Double Gold Activation of 1‐Ethynyl‐2‐(Phenylethynyl)Benzene Toward 5‐exo‐dig and 6‐endo‐dig Cyclization Reactions

In this work, a detailed characterization was carried out of the ring‐closure mechanism of EPB (1‐ethynyl‐2‐(phenylethynyl)benzene) toward the 5‐exo‐dig and 6‐endo‐dig cyclization reactions, catalyzed by two Au–N‐heterocyclic carbene (NHC) moieties. It was found that the 5‐exo‐dig cyclization takes place with a slightly lower activation barrier and larger exothermicity compared to that of the 6‐endo‐dig cyclization, in agreement with the available experimental data.

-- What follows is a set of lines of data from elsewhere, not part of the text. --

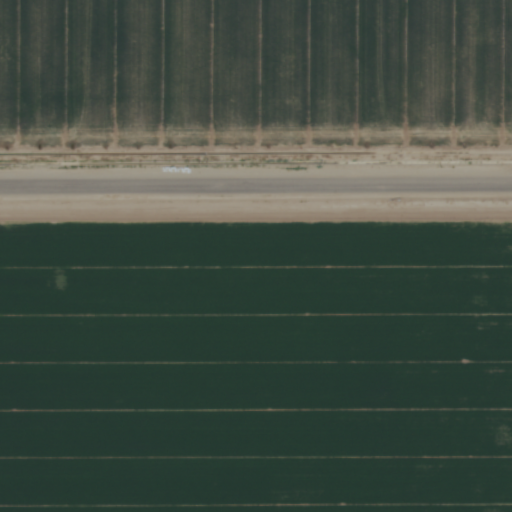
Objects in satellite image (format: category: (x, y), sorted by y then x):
road: (256, 189)
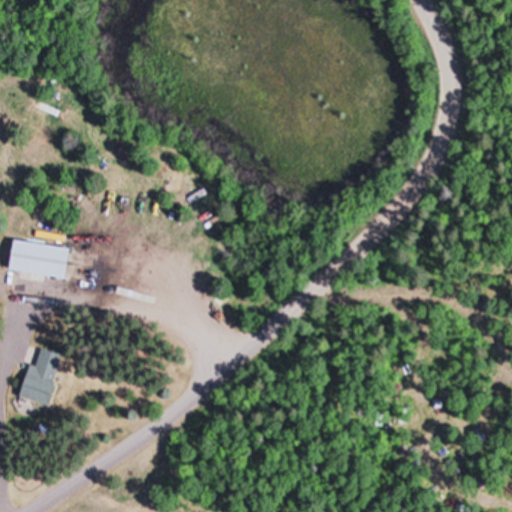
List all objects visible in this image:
building: (51, 111)
building: (43, 256)
building: (43, 259)
road: (306, 295)
building: (44, 375)
building: (45, 375)
road: (3, 379)
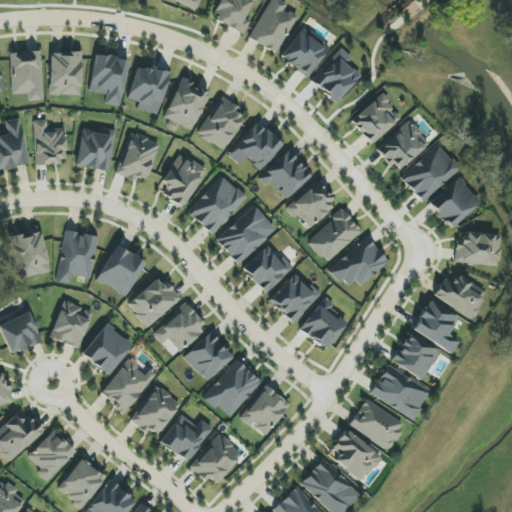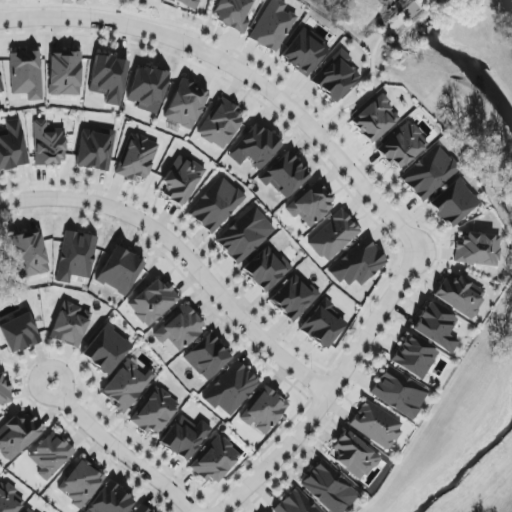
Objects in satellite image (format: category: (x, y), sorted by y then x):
building: (187, 3)
road: (72, 8)
building: (234, 14)
building: (272, 26)
building: (304, 52)
road: (239, 69)
building: (64, 74)
building: (26, 75)
building: (335, 77)
building: (108, 78)
building: (1, 85)
building: (148, 89)
building: (185, 104)
building: (375, 119)
building: (220, 124)
building: (48, 145)
building: (12, 146)
building: (402, 146)
building: (255, 148)
building: (96, 149)
building: (137, 158)
building: (429, 173)
building: (285, 175)
building: (181, 180)
building: (453, 203)
building: (217, 205)
building: (311, 205)
road: (10, 218)
building: (244, 235)
building: (334, 237)
building: (478, 249)
building: (29, 255)
road: (184, 255)
building: (76, 256)
building: (358, 265)
road: (174, 266)
building: (266, 270)
building: (120, 272)
building: (460, 295)
building: (294, 298)
building: (152, 302)
building: (70, 325)
building: (323, 325)
building: (438, 328)
building: (180, 329)
building: (19, 333)
building: (106, 350)
building: (207, 357)
building: (415, 357)
road: (26, 373)
building: (126, 386)
road: (333, 387)
building: (232, 390)
building: (399, 392)
building: (4, 393)
building: (154, 411)
building: (264, 411)
building: (376, 425)
building: (17, 435)
building: (185, 438)
road: (123, 448)
road: (262, 451)
building: (50, 456)
building: (353, 456)
building: (215, 460)
building: (80, 483)
building: (330, 488)
building: (9, 498)
building: (111, 500)
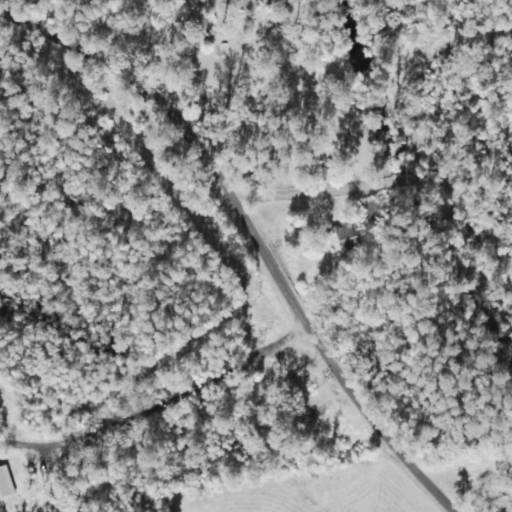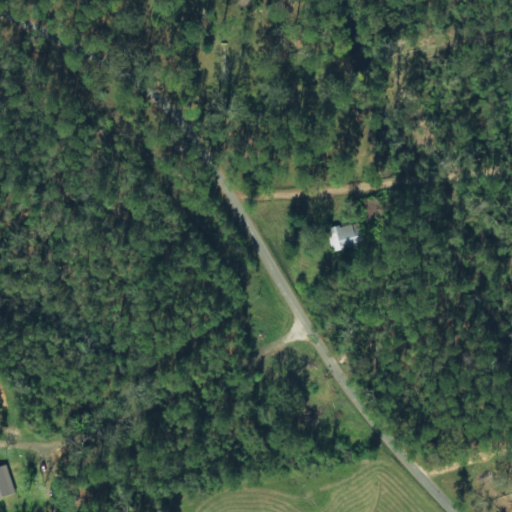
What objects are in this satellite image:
road: (125, 99)
road: (365, 169)
building: (342, 236)
road: (250, 269)
road: (137, 406)
road: (356, 418)
building: (5, 481)
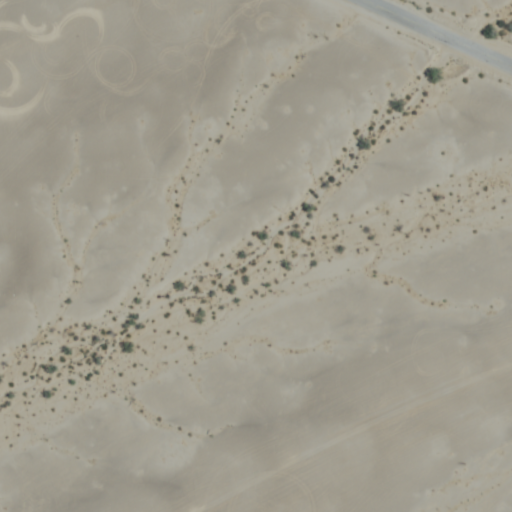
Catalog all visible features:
road: (438, 33)
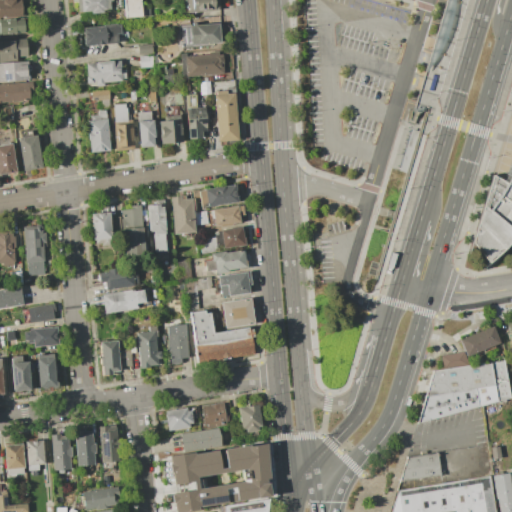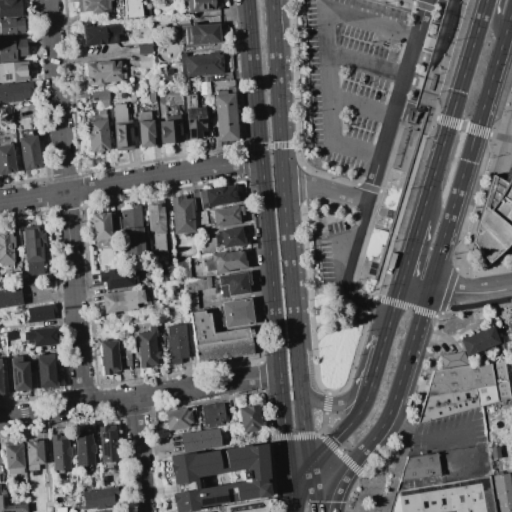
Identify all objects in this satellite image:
road: (484, 3)
building: (92, 5)
building: (92, 5)
building: (200, 5)
building: (201, 6)
road: (428, 7)
building: (9, 8)
building: (11, 8)
building: (130, 8)
building: (132, 8)
road: (495, 19)
building: (11, 26)
building: (11, 27)
building: (99, 34)
building: (100, 34)
building: (198, 34)
building: (198, 35)
road: (507, 37)
building: (11, 49)
building: (12, 49)
building: (144, 50)
road: (430, 51)
road: (329, 53)
road: (445, 59)
building: (144, 61)
building: (145, 61)
building: (199, 63)
building: (202, 64)
road: (368, 66)
building: (13, 71)
building: (14, 71)
building: (103, 72)
building: (104, 72)
road: (348, 76)
building: (165, 77)
parking lot: (362, 78)
road: (413, 79)
building: (205, 88)
building: (15, 91)
building: (14, 92)
building: (131, 94)
building: (98, 95)
building: (99, 95)
building: (151, 95)
building: (121, 96)
road: (399, 100)
road: (363, 108)
building: (6, 111)
road: (451, 112)
building: (224, 116)
building: (224, 116)
building: (194, 122)
building: (121, 126)
building: (170, 126)
road: (463, 126)
building: (195, 127)
building: (122, 129)
building: (143, 129)
building: (145, 129)
building: (168, 129)
building: (96, 132)
building: (97, 132)
road: (399, 135)
road: (278, 145)
building: (28, 151)
building: (28, 152)
building: (6, 158)
building: (6, 158)
road: (327, 175)
road: (130, 181)
road: (300, 183)
road: (485, 183)
road: (263, 187)
road: (325, 187)
road: (368, 188)
road: (282, 190)
building: (216, 195)
building: (216, 196)
road: (379, 196)
road: (403, 199)
road: (484, 201)
road: (65, 203)
building: (130, 214)
building: (180, 214)
building: (225, 215)
building: (225, 215)
building: (181, 216)
building: (494, 217)
building: (199, 218)
building: (495, 224)
building: (157, 225)
building: (155, 226)
building: (101, 227)
building: (99, 228)
building: (130, 230)
building: (228, 237)
building: (223, 239)
building: (133, 241)
building: (206, 245)
building: (6, 247)
building: (6, 248)
building: (32, 249)
building: (33, 249)
road: (411, 249)
road: (363, 250)
parking lot: (341, 252)
road: (320, 256)
building: (225, 261)
building: (225, 261)
road: (434, 261)
road: (349, 269)
building: (198, 275)
building: (116, 277)
building: (15, 278)
building: (117, 278)
road: (414, 282)
building: (232, 284)
building: (232, 284)
road: (447, 289)
building: (193, 291)
road: (469, 293)
road: (397, 295)
building: (9, 297)
building: (10, 297)
road: (310, 299)
building: (121, 300)
building: (123, 300)
road: (372, 304)
road: (407, 306)
building: (235, 312)
building: (39, 313)
building: (41, 313)
building: (236, 314)
road: (388, 325)
building: (510, 329)
building: (509, 333)
building: (9, 336)
building: (40, 336)
building: (40, 336)
building: (217, 339)
building: (217, 339)
building: (478, 341)
building: (175, 342)
building: (176, 343)
building: (146, 347)
building: (147, 348)
building: (108, 357)
building: (108, 357)
road: (356, 358)
building: (453, 360)
road: (377, 363)
building: (44, 371)
building: (45, 371)
building: (18, 374)
building: (19, 375)
building: (465, 379)
building: (0, 382)
road: (264, 382)
building: (1, 385)
building: (463, 389)
building: (510, 393)
road: (140, 397)
road: (332, 403)
road: (416, 411)
road: (324, 413)
building: (211, 414)
building: (213, 415)
building: (177, 418)
building: (177, 418)
building: (248, 418)
building: (249, 418)
road: (354, 419)
road: (323, 437)
road: (395, 437)
road: (425, 438)
building: (198, 439)
building: (199, 440)
road: (286, 442)
road: (306, 442)
building: (106, 443)
building: (107, 446)
building: (83, 447)
building: (83, 448)
road: (270, 450)
building: (59, 452)
building: (33, 453)
building: (59, 453)
building: (495, 453)
building: (33, 454)
road: (139, 455)
building: (12, 457)
building: (13, 458)
traffic signals: (313, 463)
building: (419, 466)
building: (420, 466)
road: (305, 474)
building: (476, 475)
building: (107, 476)
building: (218, 476)
building: (219, 476)
building: (501, 492)
building: (502, 492)
road: (375, 493)
building: (444, 497)
building: (446, 497)
building: (98, 498)
building: (98, 498)
traffic signals: (327, 502)
building: (9, 504)
building: (10, 506)
building: (245, 506)
building: (245, 507)
road: (326, 507)
building: (106, 510)
building: (106, 510)
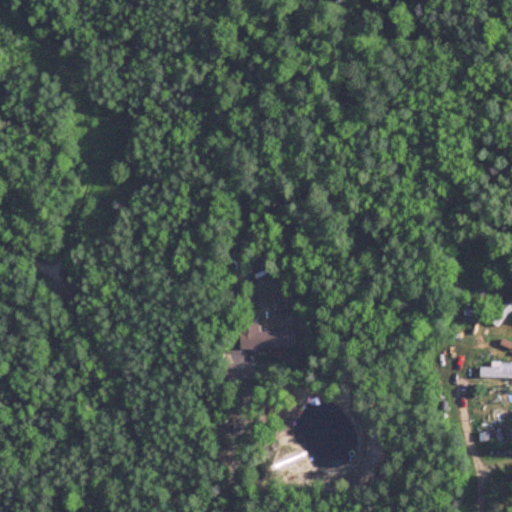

A phenomenological partition (structural and electronic) for rate constants computed using transition‐state theory and the reaction force analysis was used to shed light into the nature of the activation rate constant. It was found that rate constants are influenced by a strong structural component, which is larger for the 5‐exo‐dig cyclization due to the strain to form the five‐membered ring. On the other hand, the gold activation mechanism is evidenced by a σ‐ and π‐coordination of the Au−NHC moieties to the EPB substrate. It was found that differences in the σ‐coordination arise on the reaction path for the 5‐exo‐dig and 6‐endo‐dig cyclizations. Thus, in the 6‐endo‐dig cyclization the σ gold–EPB interaction is weakened as a consequence of the formation of the cationic aryl intermediate, while for the 5‐exo‐dig cyclization this interaction was found to be favored. Furthermore, although minor changes in the Au–EPB coordination occur on the reaction path, these bonds are formally established in the TS vicinity. Results support the concerted nature of the dual gold activation mechanism. A golden team: A detailed characterization was carried out of the ring‐closure mechanism of EPB (1‐ethynyl‐2‐(phenylethynyl)benzene) toward the 5‐exo‐dig and 6‐endo‐dig cyclization reactions, catalyzed by two Au–N‐heterocyclic carbene (NHC) moieties.